After playing with the Pac Bio data for a while, we figured out how to make the best use of it in our assembly pipeline. I am posting something I wrote for a collaborator, in case it helps others. I would also recommend you to go through the links at the bottom of my previous commentary. The slides from Michael Schatz are particularly helpful.
To understand the assembly process, you need to visualize an eukaryotic genome. The simplest picture consists of a linear chain of unique regions joined by repeat/low complexity regions. Unique regions appear only once in the genome. Repeat regions appear many times in the genome. We can add other complications like haplotype difference to the above simple picture later, but they are secondary for most genomes.
The assembly process has three steps -
i) Assemble all pieces of unique regions. These are called contigs.
ii) Connect them up. The end product is called scaffold.
iii) Fill in the gaps in between with repetitive sequences.
The first step is relatively easy with Sanger reads, but gets complicated with Illumina reads. It is generally accepted as the most difficult step in a short-read assembly process. One needs to be careful about an aggressive assembler that connects pieces which should not be connected. The possibility of making this kind of error goes up, when the reads are short.

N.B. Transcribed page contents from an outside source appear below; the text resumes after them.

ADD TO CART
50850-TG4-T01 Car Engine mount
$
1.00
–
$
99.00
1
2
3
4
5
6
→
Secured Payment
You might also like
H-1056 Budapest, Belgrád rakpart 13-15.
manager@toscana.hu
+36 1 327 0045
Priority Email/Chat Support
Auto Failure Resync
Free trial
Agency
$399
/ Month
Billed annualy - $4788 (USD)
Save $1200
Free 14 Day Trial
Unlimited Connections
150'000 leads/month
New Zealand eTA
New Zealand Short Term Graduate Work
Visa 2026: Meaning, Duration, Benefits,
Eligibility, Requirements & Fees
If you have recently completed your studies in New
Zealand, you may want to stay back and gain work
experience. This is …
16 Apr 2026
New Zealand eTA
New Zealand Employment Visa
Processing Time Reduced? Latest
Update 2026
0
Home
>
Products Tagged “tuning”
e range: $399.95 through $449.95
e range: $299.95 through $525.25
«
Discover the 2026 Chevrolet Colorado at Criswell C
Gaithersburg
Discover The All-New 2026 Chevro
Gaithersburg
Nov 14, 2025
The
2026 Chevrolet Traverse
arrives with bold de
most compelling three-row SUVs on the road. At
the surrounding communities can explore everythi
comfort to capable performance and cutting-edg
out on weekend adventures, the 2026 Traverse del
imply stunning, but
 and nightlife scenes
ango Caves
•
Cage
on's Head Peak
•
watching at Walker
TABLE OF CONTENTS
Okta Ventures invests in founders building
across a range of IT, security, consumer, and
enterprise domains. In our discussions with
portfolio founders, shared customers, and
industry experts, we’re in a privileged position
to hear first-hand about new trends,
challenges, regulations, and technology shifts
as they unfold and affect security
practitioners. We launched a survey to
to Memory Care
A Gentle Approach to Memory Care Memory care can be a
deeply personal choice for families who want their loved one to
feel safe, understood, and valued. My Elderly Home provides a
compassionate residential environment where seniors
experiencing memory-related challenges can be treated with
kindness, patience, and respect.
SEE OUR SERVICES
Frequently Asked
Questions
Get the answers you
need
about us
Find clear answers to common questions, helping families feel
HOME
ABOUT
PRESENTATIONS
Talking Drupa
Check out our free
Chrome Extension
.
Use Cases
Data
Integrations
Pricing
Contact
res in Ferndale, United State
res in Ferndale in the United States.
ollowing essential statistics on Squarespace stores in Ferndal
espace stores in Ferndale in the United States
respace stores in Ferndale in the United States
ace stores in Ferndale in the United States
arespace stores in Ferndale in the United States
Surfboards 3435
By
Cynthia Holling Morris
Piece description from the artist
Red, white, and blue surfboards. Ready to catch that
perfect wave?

The second step is equally challenging, whether you have Sanger or Illumina reads. Basically, you link up various short fragments using mate pairs, multi- exon genes, and anything else you can find.
The third step is often not completed, when a genome paper is published. For example, if you download rat or cow genomes published several years back, you will find that the genomes were filled with NNNNNN sequences. Those NNNNNN regions represent unassembled repeats. The assembler made an estimate about how big the repeat is, but could not manage to fill up the repeats.

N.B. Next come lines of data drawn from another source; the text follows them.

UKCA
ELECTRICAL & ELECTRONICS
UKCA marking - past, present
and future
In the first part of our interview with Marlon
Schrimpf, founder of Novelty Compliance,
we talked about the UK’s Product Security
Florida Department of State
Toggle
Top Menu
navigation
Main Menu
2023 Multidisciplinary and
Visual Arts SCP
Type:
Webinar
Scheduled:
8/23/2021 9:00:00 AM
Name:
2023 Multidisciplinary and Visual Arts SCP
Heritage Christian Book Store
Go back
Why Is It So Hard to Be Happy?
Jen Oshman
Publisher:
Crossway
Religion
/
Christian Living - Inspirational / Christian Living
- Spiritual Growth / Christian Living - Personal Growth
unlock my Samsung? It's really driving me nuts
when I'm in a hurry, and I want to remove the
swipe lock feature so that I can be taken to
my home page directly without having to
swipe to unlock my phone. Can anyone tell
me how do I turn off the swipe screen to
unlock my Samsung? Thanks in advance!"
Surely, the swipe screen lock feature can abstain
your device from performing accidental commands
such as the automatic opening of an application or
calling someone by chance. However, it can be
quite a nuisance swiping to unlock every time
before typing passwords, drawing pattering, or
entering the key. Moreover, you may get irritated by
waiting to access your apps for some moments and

Let me give you some numbers about how a genome looks like at the publication stage. I am most familiar with the sea urchin genome, which has roughly 900Mb of nucleotides. When it was published, the genome contained 114K pieces (scaffolds). Three years after publication, Baylor released an update, where they brought down the number of pieces to 32K. The pieces are not all of equal size, and N50 is the most accepted statistics to judge the quality of the assembly.
As it appears to me, Pac Bio data is not good for de novo assembly of unique regions, unless you have tons of sequences. Illumina seems to be more well- suited. However, PacBio can be of tremendous help in joining the unique regions.
If you compare Pac Bio (5Kb reads) with Illumina 5Kb mate pairs for the purpose of joining reads, one big advantage of Pac Bio is that it also gives you the intermediate sequences. So, not only we connect up two fragments, we also get what is in between. However, one big caution here is that the connection made with Pac Bio will be ‘noisy’, whereas the Illumina contigs being connected contain high-quality data. Therefor, one needs to make the Pac Bio reads go through error-correction process (typically using Illumina) to turn them into good sequences.